I have a bit of code in a workflow where I'd like to get the attributes to a function
the expression is this
let! accounts = _accounts()
and in my bind I have this
member this.Bind(x,f) =
let attributes =
f.GetType()
.GetCustomAttributes(typeof<myattribute>,false)
The idea is to get the attributes of the function _accounts(). However f represents the countinuation rather than _accounts and so anyway I can get the attributes of the called function?
I'd take one step back - first, you need to figure out what is the computation that you want to model.
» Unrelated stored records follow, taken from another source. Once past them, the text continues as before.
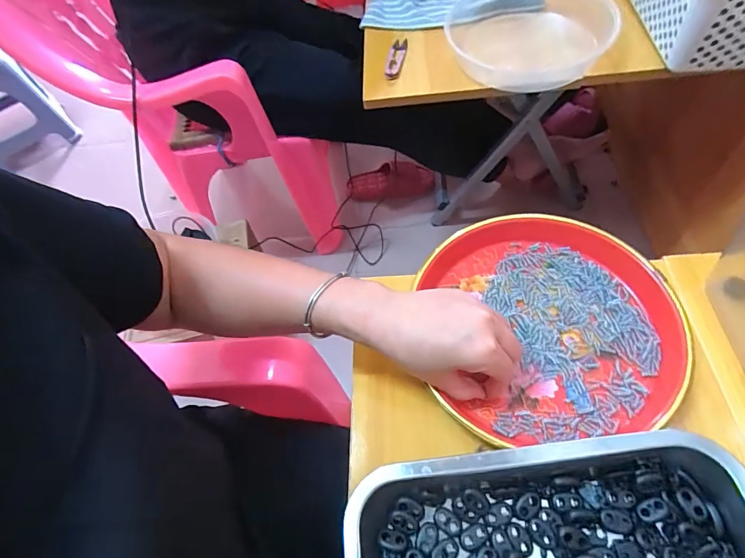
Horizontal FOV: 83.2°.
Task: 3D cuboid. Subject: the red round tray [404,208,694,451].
[{"bbox_3d":[0.151,0.031,0.359,0.197,0.034,0.194,-4,58,7],"label":"red round tray"}]

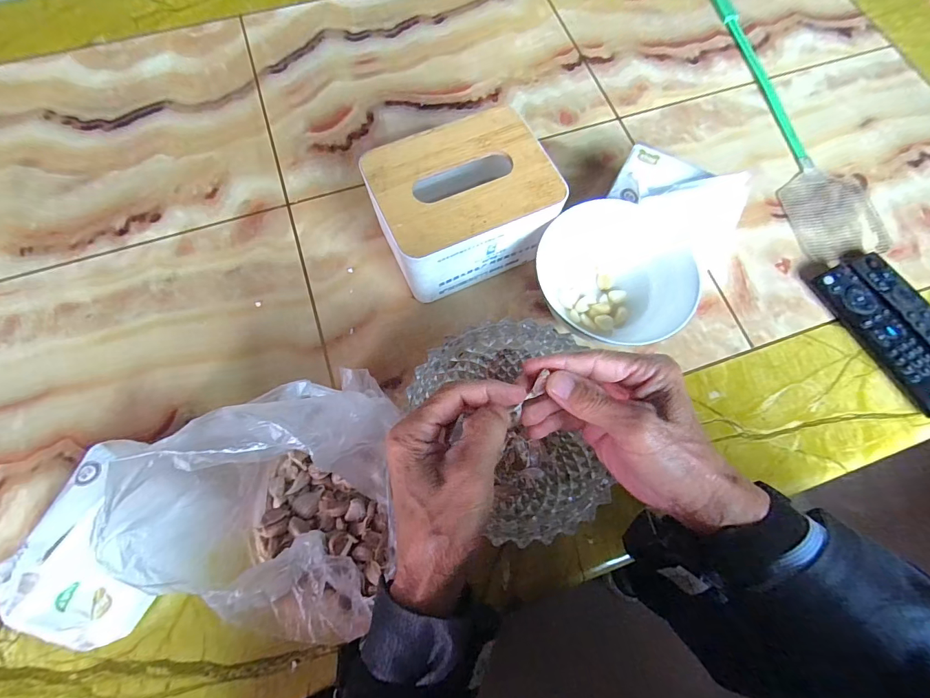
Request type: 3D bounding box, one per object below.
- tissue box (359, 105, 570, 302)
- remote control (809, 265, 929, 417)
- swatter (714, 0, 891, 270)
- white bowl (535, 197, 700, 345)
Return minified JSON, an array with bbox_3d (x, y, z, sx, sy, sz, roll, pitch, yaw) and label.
[{"bbox_3d":[-0.003,-0.133,0.398,0.155,0.093,0.118,-22,73,-9],"label":"tissue box"},{"bbox_3d":[0.416,-0.014,0.407,0.043,0.021,0.158,-25,73,-10],"label":"remote control"},{"bbox_3d":[0.390,-0.306,0.510,0.105,0.020,0.443,-9,71,-4],"label":"swatter"},{"bbox_3d":[0.136,-0.071,0.395,0.135,0.069,0.124,0,71,-1],"label":"white bowl"}]

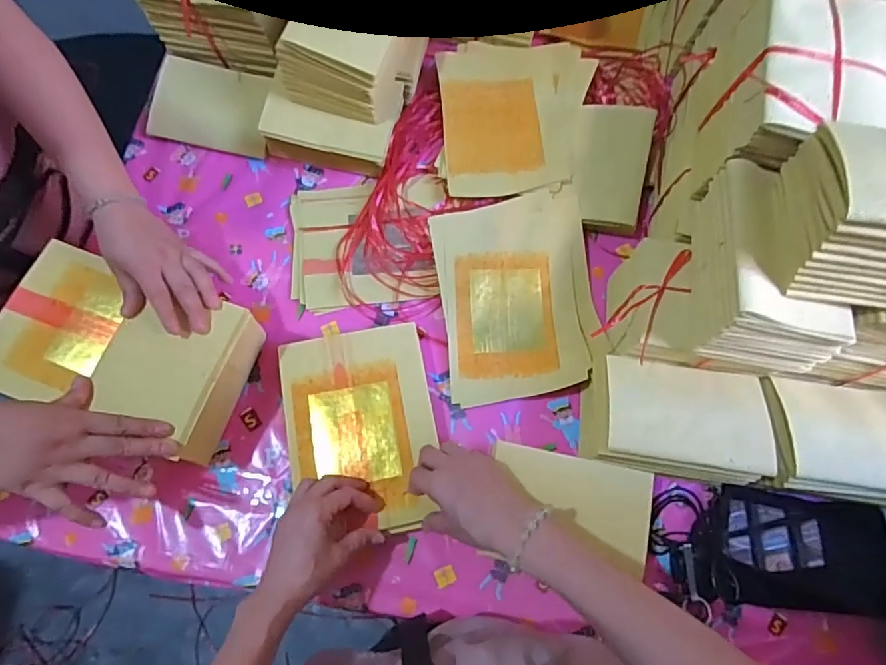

Based on what you said, you could keep a result with a list of some audit log information:
type Audited<'T> =
{ Log : string list
Result : 'T }
The standard basic computation builder would just create empty log in Return and Bind would simply concatenate the logs:
type AuditBuilder() =
member x.Return(v) = { Log = []; Result = v }
member x.Bind(c, f) =
let fr = f c.Result
{ fr with Log = c.Log @ fr.Log }
let audit = AuditBuilder()
You could really just use this, provided that your accounts function would return a correct Audited<'T> value:
let accounts () =
{ Result = 40
Log = ["accounts"] }
let stocks () =
{ Result = 2
Log = ["stocks"] }
audit {
let! a = accounts()
let! s = stocks()
return a + s }
Now, the question is, can we make this a bit nicer, so that accounts() does not have to be special function. You could do this in various ways - but it's more of a question about creating Audited<'T> values now!
One way to do something like this would be to pass quotation to Bind. A very basic and simple implementation looks like this:
let plain () = 123
open Microsoft.FSharp.Quotations
type AuditBuilder with
member x.Bind(e:Expr<'T>, f:'T -> _) =
match e with
| Patterns.Call(None, mi, []) ->
let r = f (mi.Invoke(null, [| |]) :?> 'T)
{ r with Log = r.Log @ [mi.Name] }
| _ -> failwith "invalid"
This adds an overloaded Bind that lets you "call" a quoted function, but it automatically extracts the name:
audit {
let! p = <@ plain() @>
return p }
This still needs the quotation - I guess you could experiment with other ways of doing this - but the key idea is that you have a basic computation, which really defines what the structure is.